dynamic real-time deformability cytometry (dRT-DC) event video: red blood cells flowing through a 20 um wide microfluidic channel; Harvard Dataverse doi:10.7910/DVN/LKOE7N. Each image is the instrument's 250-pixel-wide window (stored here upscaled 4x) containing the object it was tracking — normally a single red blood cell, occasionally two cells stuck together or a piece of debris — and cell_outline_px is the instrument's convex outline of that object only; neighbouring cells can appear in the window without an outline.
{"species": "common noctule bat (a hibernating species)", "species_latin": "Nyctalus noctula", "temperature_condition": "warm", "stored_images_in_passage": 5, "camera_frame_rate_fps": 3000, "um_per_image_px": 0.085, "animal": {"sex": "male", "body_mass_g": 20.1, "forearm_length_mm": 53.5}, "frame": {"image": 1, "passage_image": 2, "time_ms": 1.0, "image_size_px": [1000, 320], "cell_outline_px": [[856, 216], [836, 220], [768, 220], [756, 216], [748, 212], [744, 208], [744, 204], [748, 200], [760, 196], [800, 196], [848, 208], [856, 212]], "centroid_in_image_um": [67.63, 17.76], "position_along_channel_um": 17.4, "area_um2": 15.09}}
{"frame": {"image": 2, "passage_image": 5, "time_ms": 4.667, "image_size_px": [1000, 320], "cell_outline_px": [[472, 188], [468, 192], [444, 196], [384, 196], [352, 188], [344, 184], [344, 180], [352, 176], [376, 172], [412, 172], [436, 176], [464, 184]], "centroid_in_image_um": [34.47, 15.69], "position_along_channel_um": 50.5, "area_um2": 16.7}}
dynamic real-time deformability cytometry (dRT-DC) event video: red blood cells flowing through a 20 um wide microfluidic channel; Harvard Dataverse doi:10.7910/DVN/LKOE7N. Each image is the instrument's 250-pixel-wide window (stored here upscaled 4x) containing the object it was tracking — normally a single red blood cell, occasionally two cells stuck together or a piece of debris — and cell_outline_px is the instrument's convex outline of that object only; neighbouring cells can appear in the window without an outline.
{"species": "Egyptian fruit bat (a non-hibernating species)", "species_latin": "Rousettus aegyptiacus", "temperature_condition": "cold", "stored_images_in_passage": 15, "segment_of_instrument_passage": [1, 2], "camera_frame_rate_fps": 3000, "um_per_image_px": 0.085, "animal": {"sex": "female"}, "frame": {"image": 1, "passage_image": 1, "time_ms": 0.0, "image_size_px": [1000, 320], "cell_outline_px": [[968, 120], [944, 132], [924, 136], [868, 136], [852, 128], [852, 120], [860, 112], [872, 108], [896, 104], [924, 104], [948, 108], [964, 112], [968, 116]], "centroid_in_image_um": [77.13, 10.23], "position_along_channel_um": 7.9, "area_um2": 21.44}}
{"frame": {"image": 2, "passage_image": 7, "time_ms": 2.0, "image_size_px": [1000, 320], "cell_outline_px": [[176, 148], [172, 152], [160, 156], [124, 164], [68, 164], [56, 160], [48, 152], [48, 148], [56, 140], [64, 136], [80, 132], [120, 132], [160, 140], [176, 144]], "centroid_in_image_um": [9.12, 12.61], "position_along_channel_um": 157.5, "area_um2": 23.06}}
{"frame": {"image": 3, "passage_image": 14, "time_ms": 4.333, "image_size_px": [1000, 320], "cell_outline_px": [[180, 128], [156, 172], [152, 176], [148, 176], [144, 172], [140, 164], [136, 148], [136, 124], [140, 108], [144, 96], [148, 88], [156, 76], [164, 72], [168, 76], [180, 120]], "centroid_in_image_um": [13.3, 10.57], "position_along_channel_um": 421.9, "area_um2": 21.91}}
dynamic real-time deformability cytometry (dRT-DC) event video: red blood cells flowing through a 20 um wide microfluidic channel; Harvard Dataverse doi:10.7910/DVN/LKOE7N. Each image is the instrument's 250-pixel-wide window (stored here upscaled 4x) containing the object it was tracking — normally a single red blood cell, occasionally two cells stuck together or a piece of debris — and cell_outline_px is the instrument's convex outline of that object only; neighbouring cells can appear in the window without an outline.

→ **Exercise goal**: Extract each entry in full, exactly as given.

→ **Result for this task**:
dynamic real-time deformability cytometry (dRT-DC) event video: red blood cells flowing through a 20 um wide microfluidic channel; Harvard Dataverse doi:10.7910/DVN/LKOE7N. Each image is the instrument's 250-pixel-wide window (stored here upscaled 4x) containing the object it was tracking — normally a single red blood cell, occasionally two cells stuck together or a piece of debris — and cell_outline_px is the instrument's convex outline of that object only; neighbouring cells can appear in the window without an outline.
{"species": "common noctule bat (a hibernating species)", "species_latin": "Nyctalus noctula", "temperature_condition": "warm", "stored_images_in_passage": 5, "camera_frame_rate_fps": 3000, "um_per_image_px": 0.085, "animal": {"sex": "male", "body_mass_g": 20.1, "forearm_length_mm": 53.5}, "frame": {"image": 1, "passage_image": 2, "time_ms": 1.0, "image_size_px": [1000, 320], "cell_outline_px": [[856, 216], [836, 220], [768, 220], [756, 216], [748, 212], [744, 208], [744, 204], [748, 200], [760, 196], [800, 196], [848, 208], [856, 212]], "centroid_in_image_um": [67.63, 17.76], "position_along_channel_um": 17.4, "area_um2": 15.09}}
{"frame": {"image": 2, "passage_image": 5, "time_ms": 4.667, "image_size_px": [1000, 320], "cell_outline_px": [[472, 188], [468, 192], [444, 196], [384, 196], [352, 188], [344, 184], [344, 180], [352, 176], [376, 172], [412, 172], [436, 176], [464, 184]], "centroid_in_image_um": [34.47, 15.69], "position_along_channel_um": 50.5, "area_um2": 16.7}}
dynamic real-time deformability cytometry (dRT-DC) event video: red blood cells flowing through a 20 um wide microfluidic channel; Harvard Dataverse doi:10.7910/DVN/LKOE7N. Each image is the instrument's 250-pixel-wide window (stored here upscaled 4x) containing the object it was tracking — normally a single red blood cell, occasionally two cells stuck together or a piece of debris — and cell_outline_px is the instrument's convex outline of that object only; neighbouring cells can appear in the window without an outline.
{"species": "Egyptian fruit bat (a non-hibernating species)", "species_latin": "Rousettus aegyptiacus", "temperature_condition": "cold", "stored_images_in_passage": 15, "segment_of_instrument_passage": [1, 2], "camera_frame_rate_fps": 3000, "um_per_image_px": 0.085, "animal": {"sex": "female"}, "frame": {"image": 1, "passage_image": 1, "time_ms": 0.0, "image_size_px": [1000, 320], "cell_outline_px": [[968, 120], [944, 132], [924, 136], [868, 136], [852, 128], [852, 120], [860, 112], [872, 108], [896, 104], [924, 104], [948, 108], [964, 112], [968, 116]], "centroid_in_image_um": [77.13, 10.23], "position_along_channel_um": 7.9, "area_um2": 21.44}}
{"frame": {"image": 2, "passage_image": 7, "time_ms": 2.0, "image_size_px": [1000, 320], "cell_outline_px": [[176, 148], [172, 152], [160, 156], [124, 164], [68, 164], [56, 160], [48, 152], [48, 148], [56, 140], [64, 136], [80, 132], [120, 132], [160, 140], [176, 144]], "centroid_in_image_um": [9.12, 12.61], "position_along_channel_um": 157.5, "area_um2": 23.06}}
{"frame": {"image": 3, "passage_image": 14, "time_ms": 4.333, "image_size_px": [1000, 320], "cell_outline_px": [[180, 128], [156, 172], [152, 176], [148, 176], [144, 172], [140, 164], [136, 148], [136, 124], [140, 108], [144, 96], [148, 88], [156, 76], [164, 72], [168, 76], [180, 120]], "centroid_in_image_um": [13.3, 10.57], "position_along_channel_um": 421.9, "area_um2": 21.91}}
dynamic real-time deformability cytometry (dRT-DC) event video: red blood cells flowing through a 20 um wide microfluidic channel; Harvard Dataverse doi:10.7910/DVN/LKOE7N. Each image is the instrument's 250-pixel-wide window (stored here upscaled 4x) containing the object it was tracking — normally a single red blood cell, occasionally two cells stuck together or a piece of debris — and cell_outline_px is the instrument's convex outline of that object only; neighbouring cells can appear in the window without an outline.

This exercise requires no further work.